QUANTE BOCCHE DA SFAMARE: L'ECO DELLE NOTIZIE SULLA GEOGRAFIA DELL'ALIMENTAZIONE IN CINA, pag. 109
How many mouths to feed: the echo of the news on the geography of food in China
Abstract: Westerners have always daydreamed about the huge amount of food produced in China. The marvelous tales of Marco Polo were mixed with legends about the Land of Plenty (Cockaigne). It was Martino Martini the first to provide European intellectuals with concrete and accurate data on China through the publication of his atlas in 1655. These fresh and up-to-date news on the demographics and agricultural production in China, provoked reactions in many European thinkers of that time, such as Quesnay, Swift, Hume, Smith, Voltaire, Paoletti and Cattaneo.
CON GLI OCCHI DELL’ALTRO: IL CIBO OCCIDENTALE NELLE FONTI CINESI, pag.125
With the eyes of the other: western food in Chinese sources
Abstract: Food offering has always been one of the primary forms of communication, not only to contact deities but, most importantly, to connect with other people. Among cultural products, food is one of those having major influence on both local and national identity and may be one of the more difficult to abandon or renounce. The diffusion process of Western food culture in China has been very long and is still in progress.

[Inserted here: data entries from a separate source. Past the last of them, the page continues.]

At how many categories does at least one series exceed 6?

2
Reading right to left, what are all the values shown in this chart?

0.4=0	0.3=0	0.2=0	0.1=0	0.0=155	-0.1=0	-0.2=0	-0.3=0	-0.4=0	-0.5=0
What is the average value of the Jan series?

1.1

This article explores and illustrates the first stages which have characterized this process, mostly looking at written sources in order to give a first idea on how and when Western food entered China and how it was greeted by Chinese people.
GUIDO, CIBO E POLITICA: L’ESPERIENZA DI ZHANG NAIQI, pag. 139
Food and politics: the experience of Zhang Naiqi
Abstract: Born in Zhejiang province, Zhang Naiqi (1897-1977) was active during the Republican period in the field of industry and business and at the same time became involved in political and intellectual movements, which aimed at creating a large patriotic front in China in order to push Chiang Kaishek’s government to stop anticommunist campaigns and resist Japanese aggression. After 1949, he became Minister of Food (or according to different sources Head of the Food Department) within the Chinese government, hardly working on the problems related to agricultural production and organization of peasants’ livelihood. His ideas were criticized in the 1957 Anti-Rightist Campaign together with other personalities like Luo Longji and Zhang Bojun, and he was stripped of all his positions between late 50s and early 60s. He died in 1977 in Bei- jing.
SHANZHEN HAIWEI, IL TESORO DELLA MONTAGNA E IL GUSTO DEL MARE.
LA RISTORAZIONE CINESE IN ITALIA, TRA PREGIUDIZIO E TRADIMENTI, pag. 147
Shanzhen Haiwei, The mountain treasure and the taste of the sea.
Chinese catering in Italy, between prejudice and betrayals
Abstract: Chinese restaurants are quite a new reality in Italy and are often managed by people who have nothing to do with the ancient and flourishing tradition of Chinese cuisine. Moreover, these people in most cases come from the same region, Zhejiang, which, though having its own culinary tradition, cannot fully represent the variety and richness of the Chinese cuisine. The aim of this article is to focus on the reality of Chinese restaurants in Italy giving at the same time some data and information on the guiding principle beneath the traditional cuisine in China.